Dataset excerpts
########################################

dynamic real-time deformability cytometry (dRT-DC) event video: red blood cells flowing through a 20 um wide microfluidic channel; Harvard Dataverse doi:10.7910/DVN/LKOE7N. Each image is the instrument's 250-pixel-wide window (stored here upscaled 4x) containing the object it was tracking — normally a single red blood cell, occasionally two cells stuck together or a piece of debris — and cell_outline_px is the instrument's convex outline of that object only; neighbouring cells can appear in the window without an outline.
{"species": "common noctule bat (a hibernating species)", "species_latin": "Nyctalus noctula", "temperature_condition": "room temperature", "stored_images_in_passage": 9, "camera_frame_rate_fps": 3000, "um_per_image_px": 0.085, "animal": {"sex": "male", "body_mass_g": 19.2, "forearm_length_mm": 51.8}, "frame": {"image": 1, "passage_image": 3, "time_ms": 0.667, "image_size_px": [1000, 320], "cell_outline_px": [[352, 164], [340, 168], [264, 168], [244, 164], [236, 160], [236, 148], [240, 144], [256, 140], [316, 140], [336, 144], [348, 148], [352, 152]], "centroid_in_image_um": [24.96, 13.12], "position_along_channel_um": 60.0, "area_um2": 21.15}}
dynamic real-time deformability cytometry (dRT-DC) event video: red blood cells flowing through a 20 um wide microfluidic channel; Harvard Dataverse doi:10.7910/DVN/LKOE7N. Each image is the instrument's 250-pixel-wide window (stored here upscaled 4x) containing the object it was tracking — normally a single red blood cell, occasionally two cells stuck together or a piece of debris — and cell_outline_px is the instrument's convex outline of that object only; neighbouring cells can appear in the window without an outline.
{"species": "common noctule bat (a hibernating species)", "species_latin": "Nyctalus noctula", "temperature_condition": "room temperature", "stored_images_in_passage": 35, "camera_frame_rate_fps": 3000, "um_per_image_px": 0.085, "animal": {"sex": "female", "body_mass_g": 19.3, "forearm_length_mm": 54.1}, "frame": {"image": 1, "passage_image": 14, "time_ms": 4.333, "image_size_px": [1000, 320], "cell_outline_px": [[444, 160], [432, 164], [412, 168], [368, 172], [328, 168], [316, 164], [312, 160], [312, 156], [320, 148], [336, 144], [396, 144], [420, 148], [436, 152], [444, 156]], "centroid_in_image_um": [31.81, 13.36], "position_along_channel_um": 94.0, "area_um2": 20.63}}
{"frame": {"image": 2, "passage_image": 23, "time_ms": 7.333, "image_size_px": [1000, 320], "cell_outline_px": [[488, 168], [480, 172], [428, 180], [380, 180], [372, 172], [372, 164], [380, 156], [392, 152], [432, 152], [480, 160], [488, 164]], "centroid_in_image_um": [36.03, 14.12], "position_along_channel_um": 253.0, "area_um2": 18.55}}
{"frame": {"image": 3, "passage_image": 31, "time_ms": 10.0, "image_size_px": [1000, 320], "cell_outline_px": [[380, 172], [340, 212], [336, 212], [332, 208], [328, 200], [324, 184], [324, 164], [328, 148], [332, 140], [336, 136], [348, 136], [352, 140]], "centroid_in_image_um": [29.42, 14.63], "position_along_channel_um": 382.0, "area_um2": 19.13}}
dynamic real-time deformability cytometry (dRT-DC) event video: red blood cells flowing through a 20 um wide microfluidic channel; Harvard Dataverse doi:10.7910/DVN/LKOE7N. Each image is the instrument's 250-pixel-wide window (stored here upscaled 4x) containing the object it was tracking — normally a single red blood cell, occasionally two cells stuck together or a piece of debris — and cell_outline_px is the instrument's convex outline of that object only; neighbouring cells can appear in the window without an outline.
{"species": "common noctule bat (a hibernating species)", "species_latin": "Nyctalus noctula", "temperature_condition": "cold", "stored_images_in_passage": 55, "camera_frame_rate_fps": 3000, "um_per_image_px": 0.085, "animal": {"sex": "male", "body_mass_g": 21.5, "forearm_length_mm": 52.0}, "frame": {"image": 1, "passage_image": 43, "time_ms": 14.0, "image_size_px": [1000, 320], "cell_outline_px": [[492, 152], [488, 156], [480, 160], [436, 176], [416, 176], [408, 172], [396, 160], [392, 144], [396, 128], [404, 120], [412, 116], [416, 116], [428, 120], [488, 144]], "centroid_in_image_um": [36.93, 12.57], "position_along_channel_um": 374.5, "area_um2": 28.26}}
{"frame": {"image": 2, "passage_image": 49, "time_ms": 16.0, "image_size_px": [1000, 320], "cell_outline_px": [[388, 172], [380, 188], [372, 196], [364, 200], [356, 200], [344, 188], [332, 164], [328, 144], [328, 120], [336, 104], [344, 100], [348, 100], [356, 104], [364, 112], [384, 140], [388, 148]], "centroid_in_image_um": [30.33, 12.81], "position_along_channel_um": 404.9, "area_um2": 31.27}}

########################################

**The request**
Reproduce the listing above word for word.

**Response below**
dynamic real-time deformability cytometry (dRT-DC) event video: red blood cells flowing through a 20 um wide microfluidic channel; Harvard Dataverse doi:10.7910/DVN/LKOE7N. Each image is the instrument's 250-pixel-wide window (stored here upscaled 4x) containing the object it was tracking — normally a single red blood cell, occasionally two cells stuck together or a piece of debris — and cell_outline_px is the instrument's convex outline of that object only; neighbouring cells can appear in the window without an outline.
{"species": "common noctule bat (a hibernating species)", "species_latin": "Nyctalus noctula", "temperature_condition": "room temperature", "stored_images_in_passage": 9, "camera_frame_rate_fps": 3000, "um_per_image_px": 0.085, "animal": {"sex": "male", "body_mass_g": 19.2, "forearm_length_mm": 51.8}, "frame": {"image": 1, "passage_image": 3, "time_ms": 0.667, "image_size_px": [1000, 320], "cell_outline_px": [[352, 164], [340, 168], [264, 168], [244, 164], [236, 160], [236, 148], [240, 144], [256, 140], [316, 140], [336, 144], [348, 148], [352, 152]], "centroid_in_image_um": [24.96, 13.12], "position_along_channel_um": 60.0, "area_um2": 21.15}}
dynamic real-time deformability cytometry (dRT-DC) event video: red blood cells flowing through a 20 um wide microfluidic channel; Harvard Dataverse doi:10.7910/DVN/LKOE7N. Each image is the instrument's 250-pixel-wide window (stored here upscaled 4x) containing the object it was tracking — normally a single red blood cell, occasionally two cells stuck together or a piece of debris — and cell_outline_px is the instrument's convex outline of that object only; neighbouring cells can appear in the window without an outline.
{"species": "common noctule bat (a hibernating species)", "species_latin": "Nyctalus noctula", "temperature_condition": "room temperature", "stored_images_in_passage": 35, "camera_frame_rate_fps": 3000, "um_per_image_px": 0.085, "animal": {"sex": "female", "body_mass_g": 19.3, "forearm_length_mm": 54.1}, "frame": {"image": 1, "passage_image": 14, "time_ms": 4.333, "image_size_px": [1000, 320], "cell_outline_px": [[444, 160], [432, 164], [412, 168], [368, 172], [328, 168], [316, 164], [312, 160], [312, 156], [320, 148], [336, 144], [396, 144], [420, 148], [436, 152], [444, 156]], "centroid_in_image_um": [31.81, 13.36], "position_along_channel_um": 94.0, "area_um2": 20.63}}
{"frame": {"image": 2, "passage_image": 23, "time_ms": 7.333, "image_size_px": [1000, 320], "cell_outline_px": [[488, 168], [480, 172], [428, 180], [380, 180], [372, 172], [372, 164], [380, 156], [392, 152], [432, 152], [480, 160], [488, 164]], "centroid_in_image_um": [36.03, 14.12], "position_along_channel_um": 253.0, "area_um2": 18.55}}
{"frame": {"image": 3, "passage_image": 31, "time_ms": 10.0, "image_size_px": [1000, 320], "cell_outline_px": [[380, 172], [340, 212], [336, 212], [332, 208], [328, 200], [324, 184], [324, 164], [328, 148], [332, 140], [336, 136], [348, 136], [352, 140]], "centroid_in_image_um": [29.42, 14.63], "position_along_channel_um": 382.0, "area_um2": 19.13}}
dynamic real-time deformability cytometry (dRT-DC) event video: red blood cells flowing through a 20 um wide microfluidic channel; Harvard Dataverse doi:10.7910/DVN/LKOE7N. Each image is the instrument's 250-pixel-wide window (stored here upscaled 4x) containing the object it was tracking — normally a single red blood cell, occasionally two cells stuck together or a piece of debris — and cell_outline_px is the instrument's convex outline of that object only; neighbouring cells can appear in the window without an outline.
{"species": "common noctule bat (a hibernating species)", "species_latin": "Nyctalus noctula", "temperature_condition": "cold", "stored_images_in_passage": 55, "camera_frame_rate_fps": 3000, "um_per_image_px": 0.085, "animal": {"sex": "male", "body_mass_g": 21.5, "forearm_length_mm": 52.0}, "frame": {"image": 1, "passage_image": 43, "time_ms": 14.0, "image_size_px": [1000, 320], "cell_outline_px": [[492, 152], [488, 156], [480, 160], [436, 176], [416, 176], [408, 172], [396, 160], [392, 144], [396, 128], [404, 120], [412, 116], [416, 116], [428, 120], [488, 144]], "centroid_in_image_um": [36.93, 12.57], "position_along_channel_um": 374.5, "area_um2": 28.26}}
{"frame": {"image": 2, "passage_image": 49, "time_ms": 16.0, "image_size_px": [1000, 320], "cell_outline_px": [[388, 172], [380, 188], [372, 196], [364, 200], [356, 200], [344, 188], [332, 164], [328, 144], [328, 120], [336, 104], [344, 100], [348, 100], [356, 104], [364, 112], [384, 140], [388, 148]], "centroid_in_image_um": [30.33, 12.81], "position_along_channel_um": 404.9, "area_um2": 31.27}}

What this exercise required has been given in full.